I remember reading the "Andromeda Strain" and thinking it was massively farfetched. I saw the movie and thought it was overdone so I am not optimistic about a redo.

That said, five years after the book came out, there was a rather puzzling event in a small corner of Central Africa, near the Congo River. A man went to a nurse at a mission in Yambuku, Zaire, with the symptoms of malaria. He got a shot of anti-malarial from the nursing nun who ran the dispensary. He died horribly a week later, bleeding to death. He was one of the 318 vicitms of the first emergence of the Ebola virus.

The doctors who responded to the outbreak, which killed 280 of the affected people, were scared out of their gourds. Two patients got as far as Kinshasa where they died in hospital. A nurse got it, too, and died a week later after having gotten around the city before getting too sick to get out of bed.

The discovery of AIDS and other emerging infectious diseases and of antibiotic resistant strains of germ have made the news a lot scarier than anything that a fiction author, no matter how gifted at raising panic can produce. Richard Preston's "The Hot Zone" and Stephen King's "The Stand" are a lot scarier than "Andromeda." The scientists from USAAMRID who tackled Ebola Reston weren't sure they were going to get out of it alive. We live in a scary world. Crichton is nowhere near raising goosebumps on my arms.

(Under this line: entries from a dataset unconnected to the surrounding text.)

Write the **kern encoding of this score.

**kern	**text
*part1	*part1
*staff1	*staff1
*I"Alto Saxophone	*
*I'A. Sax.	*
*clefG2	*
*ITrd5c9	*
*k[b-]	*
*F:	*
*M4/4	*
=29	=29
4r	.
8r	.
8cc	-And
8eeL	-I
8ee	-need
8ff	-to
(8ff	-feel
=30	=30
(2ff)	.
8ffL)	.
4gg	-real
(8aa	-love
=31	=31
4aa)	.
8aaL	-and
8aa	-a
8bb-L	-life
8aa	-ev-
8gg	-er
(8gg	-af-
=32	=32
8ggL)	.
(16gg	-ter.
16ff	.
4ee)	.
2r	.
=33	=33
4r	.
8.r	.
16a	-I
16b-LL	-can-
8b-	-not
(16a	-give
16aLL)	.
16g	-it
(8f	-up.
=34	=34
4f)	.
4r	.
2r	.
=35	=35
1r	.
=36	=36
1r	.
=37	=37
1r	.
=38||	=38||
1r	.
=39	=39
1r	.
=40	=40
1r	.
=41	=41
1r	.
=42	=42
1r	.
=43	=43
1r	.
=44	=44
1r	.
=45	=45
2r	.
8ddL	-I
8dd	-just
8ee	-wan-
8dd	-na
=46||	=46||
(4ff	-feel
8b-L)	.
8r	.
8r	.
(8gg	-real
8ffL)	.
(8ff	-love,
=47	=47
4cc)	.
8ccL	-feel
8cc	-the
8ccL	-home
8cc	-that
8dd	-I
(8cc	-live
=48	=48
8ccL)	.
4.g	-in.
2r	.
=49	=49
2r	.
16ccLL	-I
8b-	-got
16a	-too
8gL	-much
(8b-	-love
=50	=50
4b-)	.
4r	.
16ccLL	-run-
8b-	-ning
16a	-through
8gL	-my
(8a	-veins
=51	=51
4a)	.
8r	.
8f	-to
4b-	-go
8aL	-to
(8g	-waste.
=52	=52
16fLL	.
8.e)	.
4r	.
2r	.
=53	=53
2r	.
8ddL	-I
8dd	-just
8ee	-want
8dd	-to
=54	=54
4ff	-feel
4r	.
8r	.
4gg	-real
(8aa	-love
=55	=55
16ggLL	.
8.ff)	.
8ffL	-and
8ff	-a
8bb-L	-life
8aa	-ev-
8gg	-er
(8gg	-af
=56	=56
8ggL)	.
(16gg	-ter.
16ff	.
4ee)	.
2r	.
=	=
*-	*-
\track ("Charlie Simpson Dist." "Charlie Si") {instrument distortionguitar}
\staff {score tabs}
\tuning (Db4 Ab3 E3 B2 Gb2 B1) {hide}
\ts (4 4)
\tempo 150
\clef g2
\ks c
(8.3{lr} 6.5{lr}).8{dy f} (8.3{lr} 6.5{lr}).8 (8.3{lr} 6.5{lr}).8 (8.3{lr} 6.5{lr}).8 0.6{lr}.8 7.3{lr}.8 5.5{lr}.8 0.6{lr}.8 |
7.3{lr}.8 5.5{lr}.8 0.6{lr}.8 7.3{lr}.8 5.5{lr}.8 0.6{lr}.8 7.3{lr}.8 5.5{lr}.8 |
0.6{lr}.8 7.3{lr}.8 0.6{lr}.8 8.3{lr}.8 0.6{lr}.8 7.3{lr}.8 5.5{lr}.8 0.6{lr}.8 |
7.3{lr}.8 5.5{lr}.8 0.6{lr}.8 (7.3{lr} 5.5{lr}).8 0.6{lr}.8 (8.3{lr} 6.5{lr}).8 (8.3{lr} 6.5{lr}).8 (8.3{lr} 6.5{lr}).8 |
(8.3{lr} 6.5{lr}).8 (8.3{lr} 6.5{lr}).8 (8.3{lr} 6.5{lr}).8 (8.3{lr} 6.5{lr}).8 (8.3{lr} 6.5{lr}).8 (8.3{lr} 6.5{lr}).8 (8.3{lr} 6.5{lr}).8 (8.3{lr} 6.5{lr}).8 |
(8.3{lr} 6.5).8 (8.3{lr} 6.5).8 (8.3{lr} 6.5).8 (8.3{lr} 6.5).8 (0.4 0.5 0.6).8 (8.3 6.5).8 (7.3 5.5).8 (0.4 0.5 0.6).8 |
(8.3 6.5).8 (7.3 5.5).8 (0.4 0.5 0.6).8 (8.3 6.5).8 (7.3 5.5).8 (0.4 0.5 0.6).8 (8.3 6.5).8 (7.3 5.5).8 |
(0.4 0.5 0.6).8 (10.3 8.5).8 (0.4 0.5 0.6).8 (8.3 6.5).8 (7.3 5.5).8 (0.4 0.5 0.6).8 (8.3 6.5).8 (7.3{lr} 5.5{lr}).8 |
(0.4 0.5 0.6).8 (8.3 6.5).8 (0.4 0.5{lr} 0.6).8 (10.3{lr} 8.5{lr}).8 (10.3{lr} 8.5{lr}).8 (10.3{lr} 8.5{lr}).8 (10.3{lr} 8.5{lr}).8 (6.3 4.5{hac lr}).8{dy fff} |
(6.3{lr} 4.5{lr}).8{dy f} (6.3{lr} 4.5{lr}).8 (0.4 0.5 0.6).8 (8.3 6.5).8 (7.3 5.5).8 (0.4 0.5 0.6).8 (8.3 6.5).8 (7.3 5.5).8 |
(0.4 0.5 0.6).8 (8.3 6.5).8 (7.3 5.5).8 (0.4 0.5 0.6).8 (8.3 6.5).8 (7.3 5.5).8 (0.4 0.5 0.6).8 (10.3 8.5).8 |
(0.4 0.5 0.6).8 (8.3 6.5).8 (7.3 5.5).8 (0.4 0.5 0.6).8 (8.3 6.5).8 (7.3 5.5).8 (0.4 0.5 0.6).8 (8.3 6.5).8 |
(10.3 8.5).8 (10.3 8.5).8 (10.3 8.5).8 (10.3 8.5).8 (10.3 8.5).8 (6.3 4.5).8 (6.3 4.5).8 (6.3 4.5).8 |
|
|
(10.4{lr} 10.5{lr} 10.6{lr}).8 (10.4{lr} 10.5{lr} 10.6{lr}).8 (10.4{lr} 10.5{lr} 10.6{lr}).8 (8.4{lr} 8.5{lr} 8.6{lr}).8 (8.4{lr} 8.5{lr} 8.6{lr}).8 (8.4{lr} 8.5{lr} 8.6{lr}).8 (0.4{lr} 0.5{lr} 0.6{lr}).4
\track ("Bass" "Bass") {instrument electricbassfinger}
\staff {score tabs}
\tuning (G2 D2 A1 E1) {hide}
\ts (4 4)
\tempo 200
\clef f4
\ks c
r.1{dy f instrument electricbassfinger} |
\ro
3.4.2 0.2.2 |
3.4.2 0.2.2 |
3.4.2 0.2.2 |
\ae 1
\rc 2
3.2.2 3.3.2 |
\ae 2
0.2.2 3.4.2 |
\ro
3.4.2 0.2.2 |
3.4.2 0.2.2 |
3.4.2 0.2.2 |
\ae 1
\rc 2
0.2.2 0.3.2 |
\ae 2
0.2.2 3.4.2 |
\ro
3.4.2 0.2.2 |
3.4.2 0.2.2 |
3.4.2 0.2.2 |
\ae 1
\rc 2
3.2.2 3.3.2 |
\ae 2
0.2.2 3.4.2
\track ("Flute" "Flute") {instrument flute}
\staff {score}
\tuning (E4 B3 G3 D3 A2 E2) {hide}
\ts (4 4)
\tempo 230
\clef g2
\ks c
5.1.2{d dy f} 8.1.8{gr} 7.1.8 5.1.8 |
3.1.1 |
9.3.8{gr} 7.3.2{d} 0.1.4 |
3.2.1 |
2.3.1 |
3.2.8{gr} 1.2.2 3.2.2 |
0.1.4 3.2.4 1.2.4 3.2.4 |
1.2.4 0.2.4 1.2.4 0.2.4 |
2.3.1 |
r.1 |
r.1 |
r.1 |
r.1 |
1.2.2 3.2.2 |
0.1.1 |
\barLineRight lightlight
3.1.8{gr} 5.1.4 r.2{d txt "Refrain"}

Sunday, May 18, 2008 10:29 AM
Original article: I Like to Watch

More Goosebumps

Anyone who wants to be more scared than a fictional account like "The Stand" can give is welcome to read Laurie Garrett's superbly reasearched "The Coming Plague." Her end notes are superb. Much more worrisome than Andromeda, her book raises the consequences of our almost unpardonable neglect of global public health issues. It covers the early years of the AIDS plague better than most sources and more readably.